Records from a dataset
◇ ◇ ◇ ◇
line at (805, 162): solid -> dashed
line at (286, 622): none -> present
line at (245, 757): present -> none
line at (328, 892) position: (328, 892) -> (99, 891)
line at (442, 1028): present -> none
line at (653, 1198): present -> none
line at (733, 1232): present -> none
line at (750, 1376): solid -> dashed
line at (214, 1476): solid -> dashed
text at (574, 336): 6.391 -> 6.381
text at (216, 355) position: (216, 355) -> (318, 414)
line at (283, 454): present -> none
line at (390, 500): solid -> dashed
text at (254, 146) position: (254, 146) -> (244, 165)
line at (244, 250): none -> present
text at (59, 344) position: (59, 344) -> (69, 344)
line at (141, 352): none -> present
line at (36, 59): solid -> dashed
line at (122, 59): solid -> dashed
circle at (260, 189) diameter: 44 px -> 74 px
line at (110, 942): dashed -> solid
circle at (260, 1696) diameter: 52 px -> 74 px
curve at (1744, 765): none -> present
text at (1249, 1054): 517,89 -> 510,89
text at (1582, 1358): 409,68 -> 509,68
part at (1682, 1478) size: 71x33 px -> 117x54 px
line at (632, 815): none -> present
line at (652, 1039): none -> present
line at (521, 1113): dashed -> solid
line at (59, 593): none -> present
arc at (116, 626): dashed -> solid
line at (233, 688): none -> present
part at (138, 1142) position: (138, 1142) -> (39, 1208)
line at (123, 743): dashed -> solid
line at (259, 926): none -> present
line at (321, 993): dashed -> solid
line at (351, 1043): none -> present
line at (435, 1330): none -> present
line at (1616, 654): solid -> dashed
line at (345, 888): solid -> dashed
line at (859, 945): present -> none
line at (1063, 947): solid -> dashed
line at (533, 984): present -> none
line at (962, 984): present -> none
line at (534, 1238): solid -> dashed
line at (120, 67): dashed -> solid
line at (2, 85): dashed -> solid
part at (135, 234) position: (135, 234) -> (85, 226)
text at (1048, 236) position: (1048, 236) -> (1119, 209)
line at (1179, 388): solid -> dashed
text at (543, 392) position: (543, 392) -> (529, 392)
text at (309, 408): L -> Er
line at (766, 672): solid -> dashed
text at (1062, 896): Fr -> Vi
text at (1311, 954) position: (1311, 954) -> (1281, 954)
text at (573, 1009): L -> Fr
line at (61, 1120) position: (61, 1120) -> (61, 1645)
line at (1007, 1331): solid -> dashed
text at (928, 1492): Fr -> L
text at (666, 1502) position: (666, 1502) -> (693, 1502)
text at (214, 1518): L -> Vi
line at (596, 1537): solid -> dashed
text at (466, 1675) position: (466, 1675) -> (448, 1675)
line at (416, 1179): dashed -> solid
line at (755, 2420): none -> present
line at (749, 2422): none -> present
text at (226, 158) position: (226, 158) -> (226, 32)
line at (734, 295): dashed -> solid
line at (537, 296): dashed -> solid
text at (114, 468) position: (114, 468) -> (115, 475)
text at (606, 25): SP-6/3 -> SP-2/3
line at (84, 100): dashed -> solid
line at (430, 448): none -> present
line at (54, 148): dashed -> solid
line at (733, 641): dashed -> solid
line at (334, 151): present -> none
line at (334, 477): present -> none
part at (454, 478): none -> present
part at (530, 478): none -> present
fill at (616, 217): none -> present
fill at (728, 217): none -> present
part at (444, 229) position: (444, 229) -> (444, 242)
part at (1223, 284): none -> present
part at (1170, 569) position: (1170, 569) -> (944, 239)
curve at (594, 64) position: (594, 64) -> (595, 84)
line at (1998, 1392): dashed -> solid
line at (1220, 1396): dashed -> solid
◇ ◇ ◇ ◇
Rewrite the items from the first one up to and including the line with "line at (321, 993): dashed -> solid", replacing "dashed" with "broken" and keeping everything else the same.

line at (805, 162): solid -> broken
line at (286, 622): none -> present
line at (245, 757): present -> none
line at (328, 892) position: (328, 892) -> (99, 891)
line at (442, 1028): present -> none
line at (653, 1198): present -> none
line at (733, 1232): present -> none
line at (750, 1376): solid -> broken
line at (214, 1476): solid -> broken
text at (574, 336): 6.391 -> 6.381
text at (216, 355) position: (216, 355) -> (318, 414)
line at (283, 454): present -> none
line at (390, 500): solid -> broken
text at (254, 146) position: (254, 146) -> (244, 165)
line at (244, 250): none -> present
text at (59, 344) position: (59, 344) -> (69, 344)
line at (141, 352): none -> present
line at (36, 59): solid -> broken
line at (122, 59): solid -> broken
circle at (260, 189) diameter: 44 px -> 74 px
line at (110, 942): broken -> solid
circle at (260, 1696) diameter: 52 px -> 74 px
curve at (1744, 765): none -> present
text at (1249, 1054): 517,89 -> 510,89
text at (1582, 1358): 409,68 -> 509,68
part at (1682, 1478) size: 71x33 px -> 117x54 px
line at (632, 815): none -> present
line at (652, 1039): none -> present
line at (521, 1113): broken -> solid
line at (59, 593): none -> present
arc at (116, 626): broken -> solid
line at (233, 688): none -> present
part at (138, 1142) position: (138, 1142) -> (39, 1208)
line at (123, 743): broken -> solid
line at (259, 926): none -> present
line at (321, 993): broken -> solid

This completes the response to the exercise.